[GIVEN PASSAGE — start]

Why Will It Continue?

Clearly, returns from these late stage investments have been multiple times better than broad mutual fund performance and have also been much better than investing in the same companies once they IPO through the public markets.

These big “East coast funds” are crossing over into private rounds with capital historically allocated to public stock portfolios.  These funds have an interest in becoming long-term shareholders…well past the IPO or lock up expiry. This crossover is also motivated by institutional public investors’ inability to get a large enough allocation of stock through an IPO, especially in the most exciting tech companies.

With 137% returns in an approximately two year period, there’s logic in mutual funds continuing to throw big dollars into strong IPO candidates, thus significantly inflating valuations.

Their new strategy has become to first own stock from a private round, then participate in the IPO and finally, fill the balance of the desired position in the open market.

Although, compared to 2013, these returns are shrinking, and IPO down rounds are increasing at a meaningful rate, these trades remain highly logical and will continue until the returns are exhausted.

Lets Discuss The Risk

New Relic, HortonWorks, and Box are the recent poster children for IPO down rounds.  In a Bloomberg article, Serena Saitto and Leslie Picker claim these companies are representatives of the “risky outcome” of late stage investing and the “disconnect between the valuations of [private] companies and publicly traded ones.”

For supposed losers, late stage won’t necessarily even lose money on these investments.  They have all traded well above their private valuations at their highs and they are not far off from them now.  If you own an equivalent position in all three from their last private rounds, you are down ~5%… That’s 5% for the big headline losers of 2014.

[GIVEN PASSAGE — finish]
[RECORDS SUPPLIED — start]

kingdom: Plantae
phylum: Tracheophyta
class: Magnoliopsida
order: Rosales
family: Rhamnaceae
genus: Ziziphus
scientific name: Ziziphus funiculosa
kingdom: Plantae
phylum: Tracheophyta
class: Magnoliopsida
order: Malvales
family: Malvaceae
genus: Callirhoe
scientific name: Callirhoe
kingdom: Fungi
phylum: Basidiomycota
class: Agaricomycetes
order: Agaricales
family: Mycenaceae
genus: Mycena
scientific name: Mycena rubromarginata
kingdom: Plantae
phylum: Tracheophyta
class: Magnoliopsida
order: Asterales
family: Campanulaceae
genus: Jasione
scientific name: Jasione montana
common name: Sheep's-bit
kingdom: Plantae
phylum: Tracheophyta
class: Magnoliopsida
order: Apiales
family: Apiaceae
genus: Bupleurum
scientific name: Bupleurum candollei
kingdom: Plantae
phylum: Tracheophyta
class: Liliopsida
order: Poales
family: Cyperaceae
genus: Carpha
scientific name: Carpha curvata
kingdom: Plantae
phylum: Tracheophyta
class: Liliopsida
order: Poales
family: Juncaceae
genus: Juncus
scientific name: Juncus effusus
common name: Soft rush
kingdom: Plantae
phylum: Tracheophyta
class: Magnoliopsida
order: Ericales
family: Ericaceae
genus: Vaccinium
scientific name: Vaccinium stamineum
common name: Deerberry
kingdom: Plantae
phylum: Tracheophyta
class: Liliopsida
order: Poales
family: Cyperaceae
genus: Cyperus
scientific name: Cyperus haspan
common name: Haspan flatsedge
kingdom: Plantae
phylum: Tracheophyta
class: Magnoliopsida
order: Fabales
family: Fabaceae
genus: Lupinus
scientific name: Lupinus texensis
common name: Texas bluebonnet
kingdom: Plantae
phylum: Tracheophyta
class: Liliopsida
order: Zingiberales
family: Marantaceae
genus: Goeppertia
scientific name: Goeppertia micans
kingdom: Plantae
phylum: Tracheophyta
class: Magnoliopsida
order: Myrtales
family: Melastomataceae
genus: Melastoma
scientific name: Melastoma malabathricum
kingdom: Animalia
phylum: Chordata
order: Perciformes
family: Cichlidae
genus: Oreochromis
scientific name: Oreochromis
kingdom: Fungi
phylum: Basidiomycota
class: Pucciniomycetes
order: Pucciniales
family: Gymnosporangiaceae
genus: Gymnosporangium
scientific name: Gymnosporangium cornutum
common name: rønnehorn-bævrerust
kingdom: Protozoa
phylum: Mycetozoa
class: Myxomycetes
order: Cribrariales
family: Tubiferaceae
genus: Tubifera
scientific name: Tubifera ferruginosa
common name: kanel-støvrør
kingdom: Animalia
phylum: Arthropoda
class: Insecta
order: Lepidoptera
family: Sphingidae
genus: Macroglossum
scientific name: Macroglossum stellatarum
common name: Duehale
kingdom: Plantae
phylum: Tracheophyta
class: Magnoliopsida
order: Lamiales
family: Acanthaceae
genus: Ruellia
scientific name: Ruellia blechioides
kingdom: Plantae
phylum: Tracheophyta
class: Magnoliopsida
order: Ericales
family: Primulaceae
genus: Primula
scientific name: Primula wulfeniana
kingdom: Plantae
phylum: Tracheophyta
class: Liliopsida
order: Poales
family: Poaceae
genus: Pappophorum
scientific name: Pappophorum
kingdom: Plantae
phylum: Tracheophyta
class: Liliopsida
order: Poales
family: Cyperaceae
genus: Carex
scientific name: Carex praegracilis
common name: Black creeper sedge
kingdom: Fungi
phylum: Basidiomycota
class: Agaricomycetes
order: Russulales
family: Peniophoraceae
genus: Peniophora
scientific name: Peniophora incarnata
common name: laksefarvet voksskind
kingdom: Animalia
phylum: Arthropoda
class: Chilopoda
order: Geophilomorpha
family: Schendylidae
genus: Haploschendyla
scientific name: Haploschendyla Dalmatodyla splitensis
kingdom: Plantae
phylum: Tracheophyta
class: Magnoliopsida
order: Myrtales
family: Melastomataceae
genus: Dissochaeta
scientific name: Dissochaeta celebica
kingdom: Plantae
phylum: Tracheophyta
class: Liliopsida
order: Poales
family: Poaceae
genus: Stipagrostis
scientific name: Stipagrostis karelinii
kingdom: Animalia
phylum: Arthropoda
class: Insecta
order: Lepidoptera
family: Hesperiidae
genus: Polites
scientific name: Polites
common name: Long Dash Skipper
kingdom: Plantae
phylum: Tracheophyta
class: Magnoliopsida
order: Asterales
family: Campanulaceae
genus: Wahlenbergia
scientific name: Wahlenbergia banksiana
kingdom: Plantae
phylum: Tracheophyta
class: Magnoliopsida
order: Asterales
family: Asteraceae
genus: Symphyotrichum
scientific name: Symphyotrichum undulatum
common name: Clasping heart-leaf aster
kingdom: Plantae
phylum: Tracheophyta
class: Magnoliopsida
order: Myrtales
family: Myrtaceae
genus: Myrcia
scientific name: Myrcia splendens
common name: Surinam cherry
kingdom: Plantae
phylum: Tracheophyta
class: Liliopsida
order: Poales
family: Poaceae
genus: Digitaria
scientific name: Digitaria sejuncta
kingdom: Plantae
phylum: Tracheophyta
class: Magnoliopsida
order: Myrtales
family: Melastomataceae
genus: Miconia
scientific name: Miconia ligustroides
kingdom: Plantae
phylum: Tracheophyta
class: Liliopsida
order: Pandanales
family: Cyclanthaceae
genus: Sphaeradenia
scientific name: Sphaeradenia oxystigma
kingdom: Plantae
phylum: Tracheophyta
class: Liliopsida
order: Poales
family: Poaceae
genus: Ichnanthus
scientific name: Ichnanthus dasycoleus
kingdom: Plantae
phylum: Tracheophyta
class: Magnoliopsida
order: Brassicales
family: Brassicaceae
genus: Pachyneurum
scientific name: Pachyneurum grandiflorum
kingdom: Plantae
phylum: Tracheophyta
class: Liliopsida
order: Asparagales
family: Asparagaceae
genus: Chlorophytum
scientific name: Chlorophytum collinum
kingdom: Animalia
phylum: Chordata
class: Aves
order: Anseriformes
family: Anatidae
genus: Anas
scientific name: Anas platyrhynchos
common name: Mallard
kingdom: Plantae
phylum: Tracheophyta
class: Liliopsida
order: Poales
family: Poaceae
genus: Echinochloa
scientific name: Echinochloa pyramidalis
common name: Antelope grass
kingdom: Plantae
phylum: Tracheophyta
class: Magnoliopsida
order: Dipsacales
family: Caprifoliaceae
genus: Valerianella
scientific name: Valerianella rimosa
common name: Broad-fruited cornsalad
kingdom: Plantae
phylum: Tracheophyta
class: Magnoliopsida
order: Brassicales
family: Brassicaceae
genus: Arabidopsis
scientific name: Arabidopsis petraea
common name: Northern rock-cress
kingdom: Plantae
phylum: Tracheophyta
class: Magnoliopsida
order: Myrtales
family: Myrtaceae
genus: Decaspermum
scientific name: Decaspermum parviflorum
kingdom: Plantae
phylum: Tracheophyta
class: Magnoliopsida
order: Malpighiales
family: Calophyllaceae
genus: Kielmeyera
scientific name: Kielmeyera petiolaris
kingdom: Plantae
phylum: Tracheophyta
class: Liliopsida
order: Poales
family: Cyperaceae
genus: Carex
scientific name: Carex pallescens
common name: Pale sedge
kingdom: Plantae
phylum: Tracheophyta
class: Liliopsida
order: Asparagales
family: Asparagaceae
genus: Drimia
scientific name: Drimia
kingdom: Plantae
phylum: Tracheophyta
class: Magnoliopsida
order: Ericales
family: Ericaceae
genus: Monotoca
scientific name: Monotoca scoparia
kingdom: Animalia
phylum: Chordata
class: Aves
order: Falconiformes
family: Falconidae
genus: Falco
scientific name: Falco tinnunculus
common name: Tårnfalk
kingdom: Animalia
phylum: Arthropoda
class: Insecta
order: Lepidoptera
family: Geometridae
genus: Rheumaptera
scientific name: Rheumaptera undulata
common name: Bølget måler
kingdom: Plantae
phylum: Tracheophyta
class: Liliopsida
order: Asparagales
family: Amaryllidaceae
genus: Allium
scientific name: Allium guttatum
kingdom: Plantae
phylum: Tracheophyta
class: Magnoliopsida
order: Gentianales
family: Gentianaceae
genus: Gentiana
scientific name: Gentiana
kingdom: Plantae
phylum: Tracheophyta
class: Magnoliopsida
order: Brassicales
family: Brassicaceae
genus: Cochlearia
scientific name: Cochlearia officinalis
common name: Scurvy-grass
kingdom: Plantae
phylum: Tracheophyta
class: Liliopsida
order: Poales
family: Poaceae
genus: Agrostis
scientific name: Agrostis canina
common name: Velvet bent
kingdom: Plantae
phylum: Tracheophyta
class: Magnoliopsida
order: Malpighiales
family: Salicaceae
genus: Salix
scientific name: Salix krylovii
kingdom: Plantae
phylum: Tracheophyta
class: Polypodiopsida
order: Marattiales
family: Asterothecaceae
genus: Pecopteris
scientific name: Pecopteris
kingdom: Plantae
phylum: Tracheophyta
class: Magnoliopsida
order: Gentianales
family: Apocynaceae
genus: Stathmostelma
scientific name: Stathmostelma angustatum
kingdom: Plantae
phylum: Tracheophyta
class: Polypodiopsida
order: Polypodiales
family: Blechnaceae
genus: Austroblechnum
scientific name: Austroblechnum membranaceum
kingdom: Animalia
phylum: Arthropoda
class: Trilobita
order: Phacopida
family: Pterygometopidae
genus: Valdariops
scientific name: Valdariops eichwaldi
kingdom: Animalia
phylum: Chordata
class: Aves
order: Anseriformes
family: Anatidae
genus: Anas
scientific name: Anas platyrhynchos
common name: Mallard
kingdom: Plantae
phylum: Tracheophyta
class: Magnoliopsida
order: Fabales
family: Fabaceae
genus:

[RECORDS SUPPLIED — finish]

WHAT TO WORK ON |
1. From the passage on late-stage investing, list the companies it names as recent poster children for IPO down rounds.
2. Answer these from the passage on late-stage investing.
(a) What return does it cite for an approximately two-year period?
(b) Who wrote the Bloomberg article it quotes?
(c) How far down is an equivalent position in all three down-round companies from their last private rounds?
3. Carry the passage on late-stage investing forward from its final sentence.

RESPONSE LIST |
1. New Relic, HortonWorks, Box

2.
(a) 137%
(b) Serena Saitto and Leslie Picker
(c) About 5%

3.
You could point to the fire sale of Fab.Com for $15MM.  Not a great return on the once $1 billion company.  This basically 0% return is not relevant to this conversation, because there are always going to be zeroes in private company investing.  Whether you bought stock at $1B, or $750 million or $60 million, you still hit a zero.  A company going to zero is not a symptom of a bubble or inflation – bubble or no bubble, investors need to make a call on the long term sustainability of a business.  In this case (in hindsight of course) investing at any level was a mistake, but that’s always part of the game with private investments.

2000 Vs 2014 – The Bubble

A comparison of 2000 and 2015 is moot – today investors are valuing companies on revenues, future earnings or, in the case of a few, the ability to just flick the monetization switch (i.e Instagram, Snapchat, etc). In 2000, however, investors were valuing companies on users and page views. We view this as a fundamental difference.

Public valuations are also much more sensible now: On CNBC, Amanda Drury stated that in 2000, the average tech IPO came to market at 32x revenues compared to 6x in 2014. In 2002, the NASDAQ was trading at 120x multiple of earnings sales and is at 26x today.

While we should continue to monitor these trends, the comparison to the actual bubble of 2000 needs to be put out to pasture.

The Analysis

We looked at disclosures in S-1s (SEC filings) for prior private valuations and explored historical trading data from Bloomberg. We included transactions based on common stock or convertible preferred stock (includes all share purchases including related party transactions). Trading data as of 2/15/15 used for companies with less than six months since their IPO.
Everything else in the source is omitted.